Non-narcotic Painkiller Lidoderm Vaults to the Top of WC Rx Cost, Surprising Researchers
Hillbillies can breathe a little easier. OxyContin, the pharmaceutical painkiller known as "hillbilly heroin" to law enforcement officials because of its popularity as an illegal recreational narcotic for some residents of the Appalachians, is no longer the most costly drug used in workers' compensation cases, according to a new study.
The annual Hartford Financial Services Group Inc. study of the 25 most costly drugs in workers' compensation revealed that Lidoderm, a non-narcotic painkiller delivered with a patch, is now the most expensive drug used in workers' compensation.
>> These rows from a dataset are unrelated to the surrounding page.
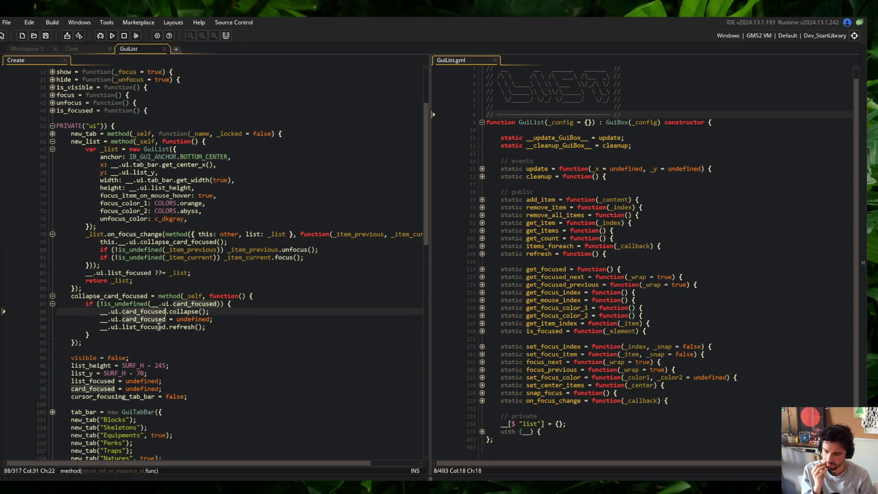
click(172, 305)
key(Down)
key(Down)
key(End)
key(Down)
click(234, 329)
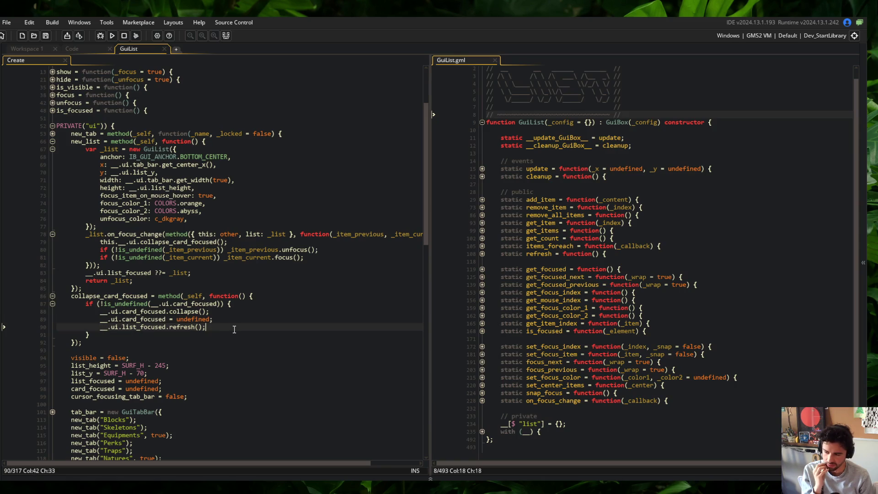
click(298, 242)
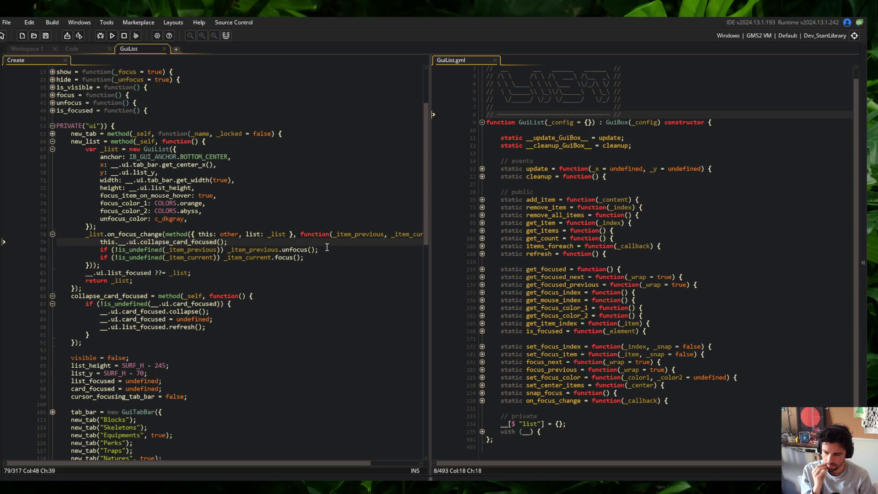
click(321, 260)
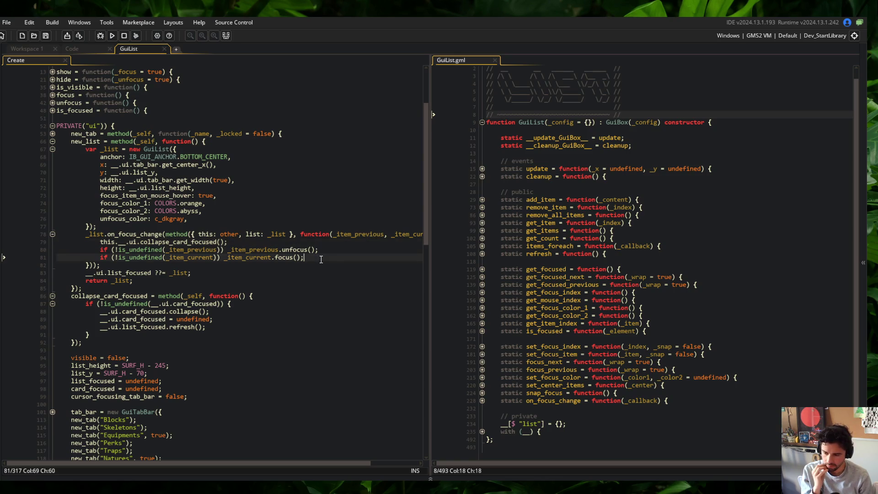
Add a new line 82 calling list_focused.set_focus_index(); and save.
key(Return)
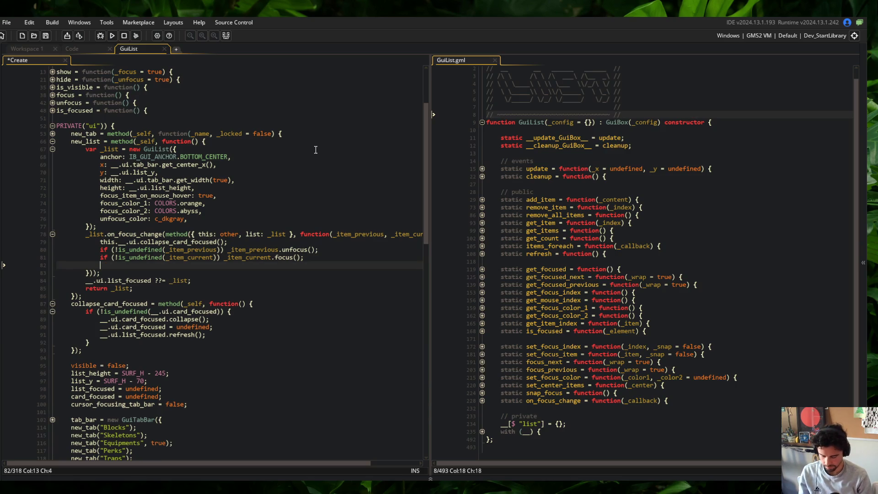
text(__ui.list)
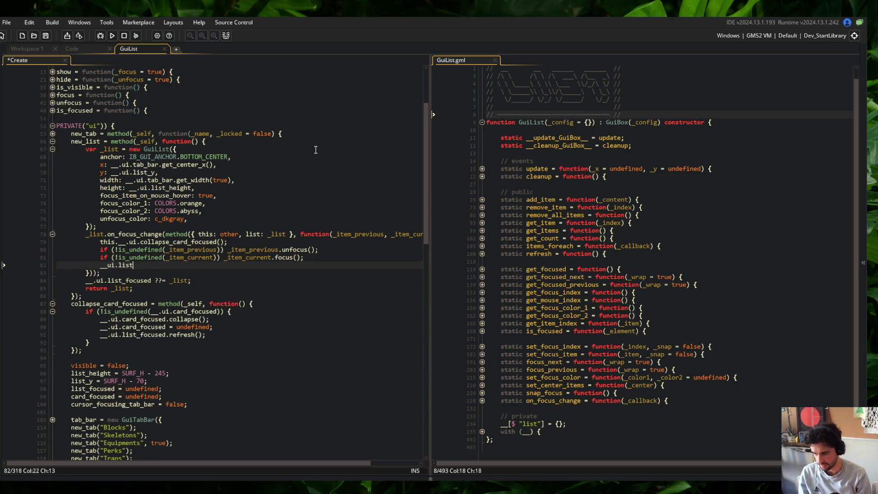
key(BackSpace)
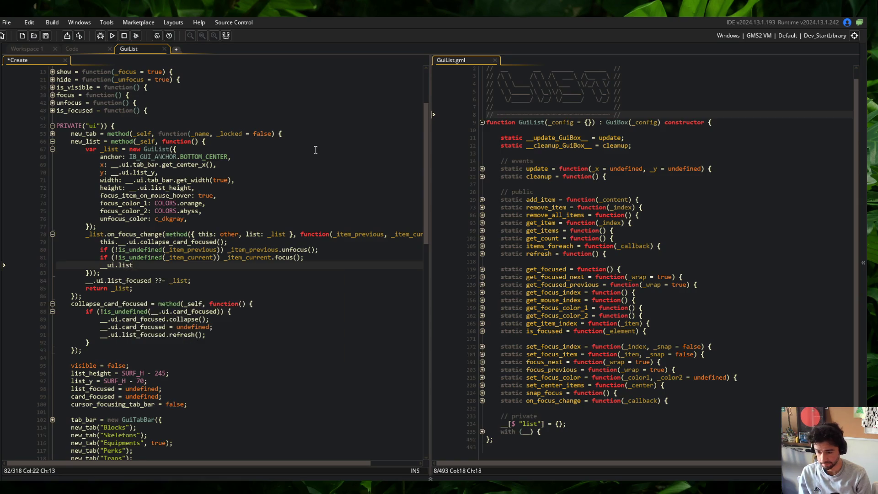
key(BackSpace)
key(BackSpace)
key(BackSpace)
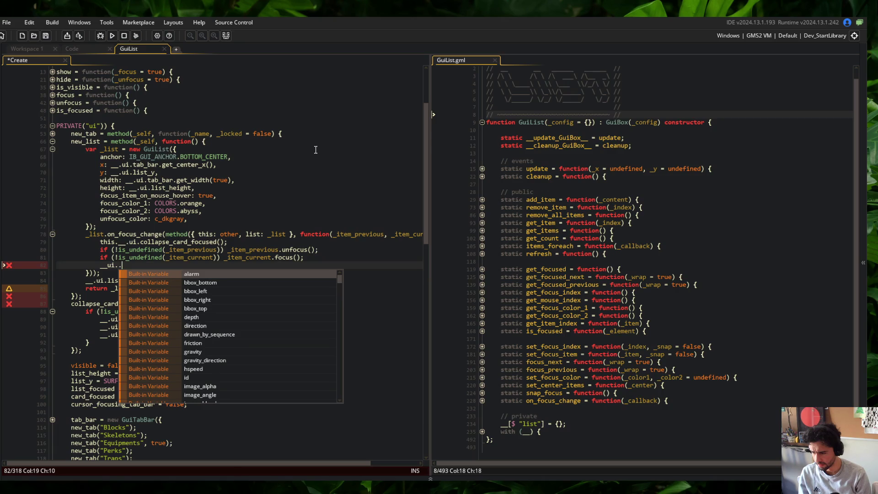
key(Escape)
OxyContin had led the list in 2004 and 2005, and its drop to fifth in 2006 is looked on as something of a surprise by researchers.
With the cost of pharmacy prescriptions making up such a large part of total workers' compensation costs, The Hartford's researchers said they "remain concerned" about the frequent use of narcotics to managenonmalignant pain in injured workers.
"Narcotics amount to 40 percent of the workers' compensation claim dollars we spend on pharmaceuticals," said Dr. Robert Bonner, medical director for The Hartford.
Steep increases in the per-dose costs of some heavily prescribed drugs also remain a concern. Actiq, a painkiller that contains the synthetic opioid Fentanyl, rose 70 percent in price in 2006 from the previous year, according to The Hartford researchers. The researchers classified Actiq as the most expensive drug used in legal treatment of injured workers. The antidepressant Tofranil-PM rose some 74 percent in price in 2006 compared with 2005, they said.
Over the past two years, The Hartford determined that workers' comp pharmacy costs, when taken as a whole, have been relatively flat. Costs dropped 1 percent overall in 2005 and rose by 3 percent in 2006.